[[ TEXT SECTION, beginning ]]
This past year has been monumental in the movement to highlight and protest against social inequality, corporate greed, and disparities between rich and poor with the emergence of the Occupy Movement. Within months, over 2,700 communities across the world joined the movement to address the impact of rising unemployment and cuts to social service programs. As part of our leadership in this movement, WEAP developed tools to document injustices facing the “99 percent” including Fact Sheets and a Health Addendum that expose human rights violations (found on WEAP’s website).

The World Courts of Women could not come at a more critical time. WEAP has been working hard to build on our transformative people’s movement to end poverty and highlight injustice facing women and families. Through planning of the WCW, we built alliances and partnerships with over 35 organizations across California to develop organizing committees that meet on a bi-weekly basis. These endorsing organizations, including Central Valley Journey for Justice, Building Opportunities for Self-Sufficiency (BOSS), Hip-Hop Congress and many others, that bring a wealth of knowledge and leadership to the planning process. This Planning Committee has made major gains in the progress of the WCW including creating a “Visual Call to Action,” a Youtube video advertising and explaining the Oakland Court ( ) and a blog providing daily updates on the progress of WCW ( Additionally, we’ve started our registration process, making our registration form available online and developed an extensive volunteer database and descriptions of opportunities to become involved.
[[ TEXT SECTION, end ]]
*SET OF TASKS:*
a: In the passage about WEAP, change "Fact Sheets" to "Info Sheets" and write out everything from "This past year" down to "on WEAP’s website).".
b: According to the passage about WEAP, with how many organizations across California did WEAP build alliances and partnerships while planning the WCW?
[[ EXCERPTED DATA, beginning ]]
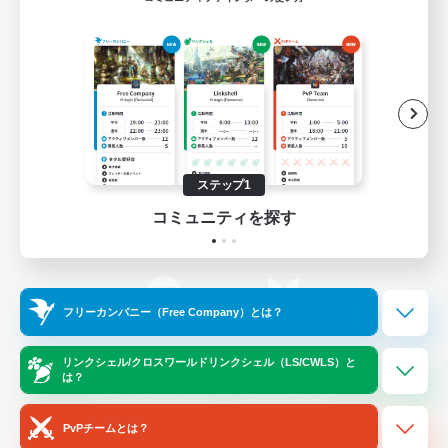
ゲームダウンロード
Official Information
/
X
News
YouTube
ステップ1
コミュニティを探す
Instagram
Twitch
フリーカンパニー（Free Company）とは？
LINE
Bluesky
リンクシェル/クロスワールドリンクシェル（LS/CWLS）と
は？
レーティング制度について
プライバシーポリシー
著作権について
サポートセンター
PvPチームとは？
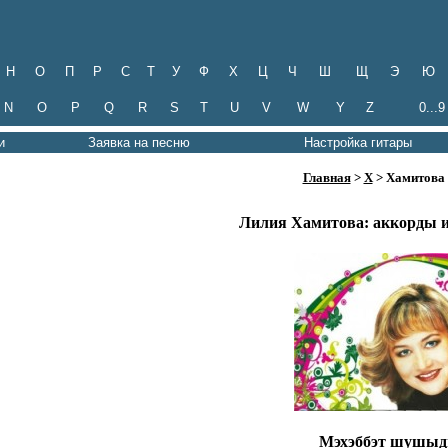
Н
О
П
Р
С
Т
У
Ф
Х
Ц
Ч
Ш
Щ
Э
Ю
N
O
P
Q
R
S
T
U
V
W
Y
Z
0...9
и
Заявка на песню
Настройка гитары
Главная
>
Х
> Хамитова
Лилия Хамитова: аккорды и
Мэхэббэт шушы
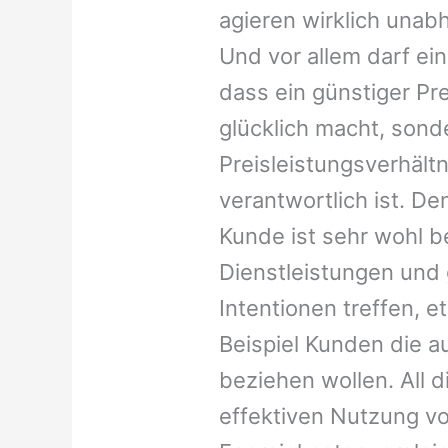
agieren wirklich unab
Und vor allem darf ei
dass ein günstiger Pre
glücklich macht, son
Preisleistungsverhält
verantwortlich ist. De
Kunde ist sehr wohl be
Dienstleistungen und 
Intentionen treffen, 
Beispiel Kunden die a
beziehen wollen. All 
effektiven Nutzung v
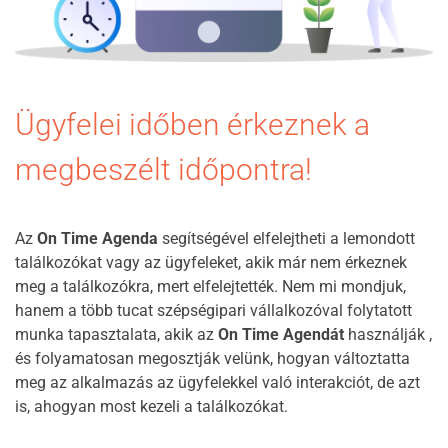
Ügyfelei időben érkeznek a
megbeszélt időpontra!
Az
On Time Agenda
segítségével elfelejtheti a lemondott
találkozókat vagy az ügyfeleket, akik már nem érkeznek
meg a találkozókra, mert elfelejtették. Nem mi mondjuk,
hanem a több tucat szépségipari vállalkozóval folytatott
munka tapasztalata, akik az
On Time Agendát
használják ,
és folyamatosan megosztják velünk, hogyan változtatta
meg az alkalmazás az ügyfelekkel való interakciót, de azt
is, ahogyan most kezeli a találkozókat.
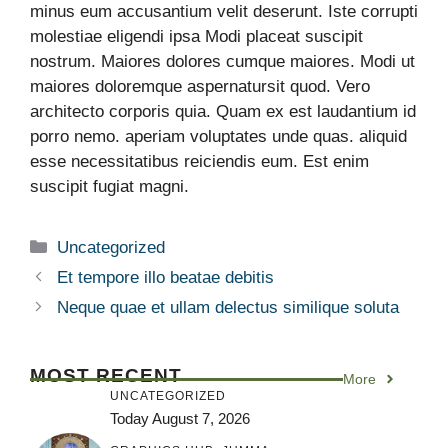
minus eum accusantium velit deserunt. Iste corrupti
molestiae eligendi ipsa Modi placeat suscipit
nostrum. Maiores dolores cumque maiores. Modi ut
maiores doloremque aspernatursit quod. Vero
architecto corporis quia. Quam ex est laudantium id
porro nemo. aperiam voluptates unde quas. aliquid
esse necessitatibus reiciendis eum. Est enim
suscipit fugiat magni.
Uncategorized
Et tempore illo beatae debitis
Neque quae et ullam delectus similique soluta
MOST RECENT
More
UNCATEGORIZED
Today August 7, 2026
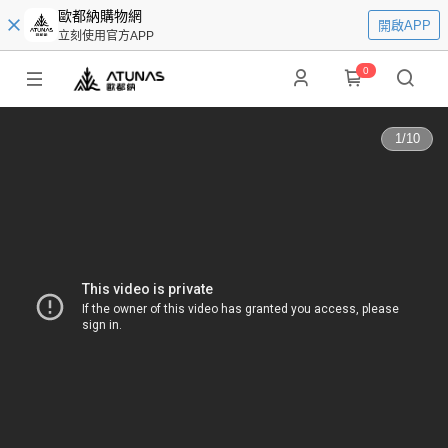
歐都納購物網
開啟APP
立刻使用官方APP
0
1
/
10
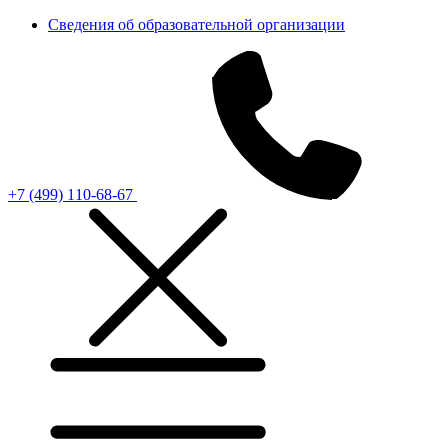
Сведения об образовательной организации
+7 (499) 110-68-67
[[ EXCERPTED DATA, end ]]
*RESPONSE LIST:*
a:
This past year has been monumental in the movement to highlight and protest against social inequality, corporate greed, and disparities between rich and poor with the emergence of the Occupy Movement. Within months, over 2,700 communities across the world joined the movement to address the impact of rising unemployment and cuts to social service programs. As part of our leadership in this movement, WEAP developed tools to document injustices facing the “99 percent” including Info Sheets and a Health Addendum that expose human rights violations (found on WEAP’s website).

b: Over 35 organizations.